The prospect of a potential change in fortune, nevertheless, is an attractive one that draws customers from opposite ends of the spectrum — both those with nothing and those with much to lose.
Shamans offer answers Korea’s historically hypercompetitive society with high expectations has long made fortunetelling practices, such as saju (the four pillars of destiny), tarot and gwansang (physiognomy) — which a shaman might also utilize — a popular pastime to alleviate uncertainty. More than 40 percent of respondents to a Hankook Research survey said they had consulted a fortuneteller between 2017 and 2022.
Clients usually come in the lead-up to consequential events in their lives, such as when they’re taking exams, considering marriage or changing jobs, shamans say.
But unlike other fortunetellers, shamans also claim to have the power to alter, or actualize, the client’s fortune through divine intervention, according to Kim Dong-kyu, a researcher at the Academic Center for K-Religions at Sogang University.
And rather than dismissing or oppressing the client’s desires, like some organized religions might, Korean shamanism unabashedly encourages them.
“Shamans consider the desire for a good life to be very reasonable. When issues arise because of intimate or seemingly minor desires, shamans remove the client’s guilt by saying, ‘that’s not your problem,” he said.
The predictions and advice are also much more personally tailored for the client, according to shaman Kwon.

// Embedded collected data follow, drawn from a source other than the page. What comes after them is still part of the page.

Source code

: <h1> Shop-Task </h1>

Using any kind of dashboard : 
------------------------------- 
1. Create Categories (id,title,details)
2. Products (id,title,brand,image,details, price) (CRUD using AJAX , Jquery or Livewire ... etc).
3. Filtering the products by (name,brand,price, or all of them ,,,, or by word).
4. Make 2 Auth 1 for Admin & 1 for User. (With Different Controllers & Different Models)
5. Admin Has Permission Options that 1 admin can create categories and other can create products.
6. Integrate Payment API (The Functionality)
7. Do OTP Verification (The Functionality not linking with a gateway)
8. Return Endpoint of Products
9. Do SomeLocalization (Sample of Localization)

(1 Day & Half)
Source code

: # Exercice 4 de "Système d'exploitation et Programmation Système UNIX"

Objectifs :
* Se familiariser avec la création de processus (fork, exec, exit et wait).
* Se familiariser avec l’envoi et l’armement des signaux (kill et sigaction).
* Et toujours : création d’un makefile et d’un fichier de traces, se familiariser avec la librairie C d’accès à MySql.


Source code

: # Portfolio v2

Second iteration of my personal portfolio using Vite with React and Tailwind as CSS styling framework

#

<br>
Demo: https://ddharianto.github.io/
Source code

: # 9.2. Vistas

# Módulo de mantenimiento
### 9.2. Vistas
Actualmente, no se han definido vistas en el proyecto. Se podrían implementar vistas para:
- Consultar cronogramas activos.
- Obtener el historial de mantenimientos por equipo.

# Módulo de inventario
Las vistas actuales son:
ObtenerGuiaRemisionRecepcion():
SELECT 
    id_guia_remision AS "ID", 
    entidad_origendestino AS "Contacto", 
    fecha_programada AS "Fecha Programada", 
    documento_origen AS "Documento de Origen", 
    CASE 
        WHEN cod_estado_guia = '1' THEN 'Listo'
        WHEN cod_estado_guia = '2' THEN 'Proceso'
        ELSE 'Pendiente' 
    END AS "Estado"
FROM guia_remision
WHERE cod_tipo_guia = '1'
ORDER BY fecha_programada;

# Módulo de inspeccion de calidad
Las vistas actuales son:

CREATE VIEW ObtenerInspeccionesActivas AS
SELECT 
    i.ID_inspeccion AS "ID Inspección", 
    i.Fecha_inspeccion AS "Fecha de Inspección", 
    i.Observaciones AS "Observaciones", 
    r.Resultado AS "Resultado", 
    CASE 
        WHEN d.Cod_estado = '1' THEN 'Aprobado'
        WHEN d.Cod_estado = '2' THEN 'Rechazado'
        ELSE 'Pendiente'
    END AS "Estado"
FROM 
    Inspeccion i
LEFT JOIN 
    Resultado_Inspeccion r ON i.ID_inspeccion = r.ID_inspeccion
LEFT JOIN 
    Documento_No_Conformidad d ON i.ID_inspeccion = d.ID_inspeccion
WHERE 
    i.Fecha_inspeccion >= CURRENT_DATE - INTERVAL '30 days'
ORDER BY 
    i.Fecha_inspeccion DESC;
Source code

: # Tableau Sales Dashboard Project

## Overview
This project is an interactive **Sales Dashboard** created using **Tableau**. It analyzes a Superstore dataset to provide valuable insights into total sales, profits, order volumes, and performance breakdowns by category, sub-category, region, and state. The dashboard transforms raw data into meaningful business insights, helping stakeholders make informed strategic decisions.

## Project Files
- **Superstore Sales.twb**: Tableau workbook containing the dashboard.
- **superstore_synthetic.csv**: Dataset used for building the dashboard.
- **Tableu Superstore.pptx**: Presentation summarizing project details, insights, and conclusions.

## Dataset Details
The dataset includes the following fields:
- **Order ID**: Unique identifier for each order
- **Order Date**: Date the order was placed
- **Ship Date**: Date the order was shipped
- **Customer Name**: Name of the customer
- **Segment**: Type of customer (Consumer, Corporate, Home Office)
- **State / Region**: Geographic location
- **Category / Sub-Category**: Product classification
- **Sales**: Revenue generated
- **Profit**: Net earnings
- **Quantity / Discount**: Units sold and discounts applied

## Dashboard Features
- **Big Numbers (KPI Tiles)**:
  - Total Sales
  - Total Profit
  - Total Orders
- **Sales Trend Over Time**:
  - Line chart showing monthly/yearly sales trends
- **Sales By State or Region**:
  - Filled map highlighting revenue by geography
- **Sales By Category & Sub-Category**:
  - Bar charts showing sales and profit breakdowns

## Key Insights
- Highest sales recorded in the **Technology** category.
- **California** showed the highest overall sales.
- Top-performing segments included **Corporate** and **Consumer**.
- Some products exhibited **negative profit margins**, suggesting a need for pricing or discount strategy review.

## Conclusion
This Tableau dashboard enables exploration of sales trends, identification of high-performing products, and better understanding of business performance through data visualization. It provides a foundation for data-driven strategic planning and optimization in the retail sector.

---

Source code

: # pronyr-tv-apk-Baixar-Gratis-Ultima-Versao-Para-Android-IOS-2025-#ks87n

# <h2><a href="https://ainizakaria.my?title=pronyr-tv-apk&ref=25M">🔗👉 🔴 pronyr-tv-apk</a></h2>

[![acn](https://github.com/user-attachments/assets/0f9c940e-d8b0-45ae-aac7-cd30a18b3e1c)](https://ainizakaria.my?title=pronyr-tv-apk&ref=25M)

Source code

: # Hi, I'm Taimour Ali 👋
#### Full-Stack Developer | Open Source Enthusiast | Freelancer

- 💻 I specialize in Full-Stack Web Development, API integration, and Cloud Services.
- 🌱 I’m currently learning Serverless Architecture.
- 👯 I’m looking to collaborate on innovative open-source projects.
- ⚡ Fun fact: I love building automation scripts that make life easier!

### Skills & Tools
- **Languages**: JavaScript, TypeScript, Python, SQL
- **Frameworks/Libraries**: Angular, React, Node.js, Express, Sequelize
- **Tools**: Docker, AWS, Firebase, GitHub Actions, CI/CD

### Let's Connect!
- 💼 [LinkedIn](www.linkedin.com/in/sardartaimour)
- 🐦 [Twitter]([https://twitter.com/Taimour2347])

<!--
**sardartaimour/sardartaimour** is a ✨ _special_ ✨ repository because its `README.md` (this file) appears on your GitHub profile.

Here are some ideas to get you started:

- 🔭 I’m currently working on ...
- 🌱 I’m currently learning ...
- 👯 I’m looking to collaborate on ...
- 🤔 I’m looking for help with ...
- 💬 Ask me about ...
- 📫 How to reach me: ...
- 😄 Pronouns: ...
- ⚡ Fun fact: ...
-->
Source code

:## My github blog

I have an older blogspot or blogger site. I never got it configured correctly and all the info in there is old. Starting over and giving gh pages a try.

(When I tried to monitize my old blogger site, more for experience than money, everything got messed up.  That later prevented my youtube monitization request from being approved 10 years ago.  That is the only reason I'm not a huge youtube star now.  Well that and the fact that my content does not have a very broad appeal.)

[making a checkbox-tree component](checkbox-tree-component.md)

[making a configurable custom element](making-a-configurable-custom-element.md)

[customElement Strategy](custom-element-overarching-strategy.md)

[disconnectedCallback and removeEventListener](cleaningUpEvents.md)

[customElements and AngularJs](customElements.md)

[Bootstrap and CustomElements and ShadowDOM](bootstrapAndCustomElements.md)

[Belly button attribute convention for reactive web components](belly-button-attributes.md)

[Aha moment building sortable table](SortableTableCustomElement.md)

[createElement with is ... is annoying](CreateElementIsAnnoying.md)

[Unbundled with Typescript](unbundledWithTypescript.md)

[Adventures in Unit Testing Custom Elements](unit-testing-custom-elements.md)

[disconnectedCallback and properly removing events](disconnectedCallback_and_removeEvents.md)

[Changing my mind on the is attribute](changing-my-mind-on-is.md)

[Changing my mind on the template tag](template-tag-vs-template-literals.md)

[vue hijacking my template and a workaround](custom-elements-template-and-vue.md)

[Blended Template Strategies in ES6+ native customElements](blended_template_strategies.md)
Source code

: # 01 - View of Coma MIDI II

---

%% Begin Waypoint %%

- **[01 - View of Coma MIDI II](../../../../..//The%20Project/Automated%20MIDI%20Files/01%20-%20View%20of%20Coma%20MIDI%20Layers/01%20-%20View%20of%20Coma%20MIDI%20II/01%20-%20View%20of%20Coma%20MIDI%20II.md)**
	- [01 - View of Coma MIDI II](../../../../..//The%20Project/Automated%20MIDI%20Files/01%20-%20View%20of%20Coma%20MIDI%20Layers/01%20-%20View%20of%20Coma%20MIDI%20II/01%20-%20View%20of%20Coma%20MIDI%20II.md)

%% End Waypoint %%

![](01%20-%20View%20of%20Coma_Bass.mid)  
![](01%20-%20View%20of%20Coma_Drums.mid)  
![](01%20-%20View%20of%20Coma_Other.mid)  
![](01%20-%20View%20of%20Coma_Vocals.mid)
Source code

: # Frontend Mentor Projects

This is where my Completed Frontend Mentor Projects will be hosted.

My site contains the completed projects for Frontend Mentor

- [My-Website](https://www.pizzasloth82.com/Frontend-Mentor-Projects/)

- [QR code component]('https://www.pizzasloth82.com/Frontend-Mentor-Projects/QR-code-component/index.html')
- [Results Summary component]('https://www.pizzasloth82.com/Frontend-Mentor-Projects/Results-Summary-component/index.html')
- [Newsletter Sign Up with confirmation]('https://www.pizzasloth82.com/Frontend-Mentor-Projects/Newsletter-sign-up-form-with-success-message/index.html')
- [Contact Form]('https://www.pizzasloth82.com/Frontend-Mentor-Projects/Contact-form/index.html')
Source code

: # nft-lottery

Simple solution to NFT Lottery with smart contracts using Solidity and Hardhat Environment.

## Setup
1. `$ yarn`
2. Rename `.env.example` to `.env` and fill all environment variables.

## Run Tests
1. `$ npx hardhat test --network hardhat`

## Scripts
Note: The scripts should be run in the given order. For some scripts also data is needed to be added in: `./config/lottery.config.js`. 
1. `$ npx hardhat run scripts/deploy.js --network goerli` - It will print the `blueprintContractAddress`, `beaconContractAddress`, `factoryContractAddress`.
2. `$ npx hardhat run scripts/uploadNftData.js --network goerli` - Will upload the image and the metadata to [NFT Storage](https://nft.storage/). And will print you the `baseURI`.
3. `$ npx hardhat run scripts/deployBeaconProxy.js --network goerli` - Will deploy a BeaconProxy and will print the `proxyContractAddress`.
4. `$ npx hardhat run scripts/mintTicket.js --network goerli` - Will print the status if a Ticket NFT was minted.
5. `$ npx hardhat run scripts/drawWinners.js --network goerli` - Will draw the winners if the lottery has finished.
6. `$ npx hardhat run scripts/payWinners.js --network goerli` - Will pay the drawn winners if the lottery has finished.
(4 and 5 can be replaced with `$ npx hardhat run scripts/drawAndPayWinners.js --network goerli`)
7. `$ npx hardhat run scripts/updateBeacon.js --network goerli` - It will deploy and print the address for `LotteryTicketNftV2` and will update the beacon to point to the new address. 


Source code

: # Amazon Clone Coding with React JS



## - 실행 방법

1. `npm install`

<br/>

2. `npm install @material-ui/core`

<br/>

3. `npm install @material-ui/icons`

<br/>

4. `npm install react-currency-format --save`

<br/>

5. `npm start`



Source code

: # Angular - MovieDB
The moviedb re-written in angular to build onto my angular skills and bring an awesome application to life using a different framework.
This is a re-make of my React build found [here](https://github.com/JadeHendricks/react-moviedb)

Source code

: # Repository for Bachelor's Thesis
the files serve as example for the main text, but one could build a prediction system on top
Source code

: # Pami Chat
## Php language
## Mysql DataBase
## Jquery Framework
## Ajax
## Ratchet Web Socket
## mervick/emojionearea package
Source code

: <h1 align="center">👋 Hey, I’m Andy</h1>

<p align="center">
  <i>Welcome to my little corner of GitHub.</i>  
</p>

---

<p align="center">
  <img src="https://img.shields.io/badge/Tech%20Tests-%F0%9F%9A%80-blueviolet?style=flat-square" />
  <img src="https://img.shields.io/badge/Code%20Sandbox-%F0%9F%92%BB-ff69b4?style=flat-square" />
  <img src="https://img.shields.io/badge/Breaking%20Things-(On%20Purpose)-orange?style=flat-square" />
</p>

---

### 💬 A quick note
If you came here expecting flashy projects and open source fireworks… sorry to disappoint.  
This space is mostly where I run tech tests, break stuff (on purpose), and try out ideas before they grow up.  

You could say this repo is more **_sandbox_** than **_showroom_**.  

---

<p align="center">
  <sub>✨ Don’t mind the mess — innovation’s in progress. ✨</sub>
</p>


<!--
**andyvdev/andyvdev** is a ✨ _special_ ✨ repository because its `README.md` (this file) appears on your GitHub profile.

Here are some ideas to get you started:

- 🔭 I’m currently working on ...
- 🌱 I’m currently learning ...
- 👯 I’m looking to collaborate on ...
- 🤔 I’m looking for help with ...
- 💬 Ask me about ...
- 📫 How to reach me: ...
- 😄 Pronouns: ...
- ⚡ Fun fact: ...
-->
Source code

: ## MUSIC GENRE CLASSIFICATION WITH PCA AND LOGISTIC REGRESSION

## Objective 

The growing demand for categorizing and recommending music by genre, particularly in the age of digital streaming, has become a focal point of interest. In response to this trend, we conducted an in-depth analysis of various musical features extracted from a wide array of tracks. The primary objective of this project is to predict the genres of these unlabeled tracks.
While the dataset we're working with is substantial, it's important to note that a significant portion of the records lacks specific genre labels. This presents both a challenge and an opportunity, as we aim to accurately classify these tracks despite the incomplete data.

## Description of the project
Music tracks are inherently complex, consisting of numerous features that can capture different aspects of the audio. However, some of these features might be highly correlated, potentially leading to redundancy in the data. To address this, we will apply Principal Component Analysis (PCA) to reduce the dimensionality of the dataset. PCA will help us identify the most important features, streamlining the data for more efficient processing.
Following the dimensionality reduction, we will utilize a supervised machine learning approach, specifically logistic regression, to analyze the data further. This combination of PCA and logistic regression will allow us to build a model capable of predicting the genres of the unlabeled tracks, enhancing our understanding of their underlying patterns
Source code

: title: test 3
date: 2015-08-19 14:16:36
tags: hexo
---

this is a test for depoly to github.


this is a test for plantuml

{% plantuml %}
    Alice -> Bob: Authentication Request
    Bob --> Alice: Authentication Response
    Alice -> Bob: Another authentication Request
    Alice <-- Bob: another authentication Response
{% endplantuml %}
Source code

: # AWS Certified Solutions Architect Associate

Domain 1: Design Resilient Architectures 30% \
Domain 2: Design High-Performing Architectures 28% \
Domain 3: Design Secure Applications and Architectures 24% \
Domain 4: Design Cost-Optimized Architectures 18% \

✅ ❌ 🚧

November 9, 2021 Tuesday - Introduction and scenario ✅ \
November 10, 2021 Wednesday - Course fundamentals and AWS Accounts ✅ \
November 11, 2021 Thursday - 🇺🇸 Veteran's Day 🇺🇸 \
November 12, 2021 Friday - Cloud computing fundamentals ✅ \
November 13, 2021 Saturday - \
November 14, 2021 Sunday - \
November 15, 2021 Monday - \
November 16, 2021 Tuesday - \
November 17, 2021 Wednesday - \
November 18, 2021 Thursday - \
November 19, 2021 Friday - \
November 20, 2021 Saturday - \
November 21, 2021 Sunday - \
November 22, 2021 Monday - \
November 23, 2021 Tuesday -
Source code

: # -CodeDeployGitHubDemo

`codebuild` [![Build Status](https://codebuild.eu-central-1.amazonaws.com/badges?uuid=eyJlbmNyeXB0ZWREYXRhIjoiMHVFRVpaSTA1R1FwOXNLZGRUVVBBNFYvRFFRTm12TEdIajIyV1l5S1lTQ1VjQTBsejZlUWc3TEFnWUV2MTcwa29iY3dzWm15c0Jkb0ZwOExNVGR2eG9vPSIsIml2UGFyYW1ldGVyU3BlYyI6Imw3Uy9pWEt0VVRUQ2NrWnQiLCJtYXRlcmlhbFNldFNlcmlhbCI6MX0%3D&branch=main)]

“All saju places will tell you the same thing because their fortunetelling is based on the same book,” Kwon said. They can tell you when your fortune will change but can’t pinpoint exactly what or how. People come to shamans because they want to hear something new.”
And whether advising a fishing village or a YouTube fandom, a harried homemaker or a weeping K-pop executive, that “something new” has kept shamans at the center of the Korean zeitgeist, and has kept customers flocking to their shrines, despite a prevalent stigma. The story of shamanism, like the story of Korean society, is one of adaptation. The practice shifts with the needs of the nation, but the drive at its core hasn’t wavered: It tells people, of all walks of life, the things they want to hear.
Joo, now 68 years old, looks back on her divorce with a mix of fondness and hurt.
Though she “lived like a beggar for a year” after losing her property, she did, as shaman Kim had predicted, soon start her real estate business anew. She was able to purchase homes for herself and her children within five years.
“To be honest, I was really disappointed with the gods back then,” she said. “I thought I had done everything they asked me to. But now that I'm doing better, I think they were right.”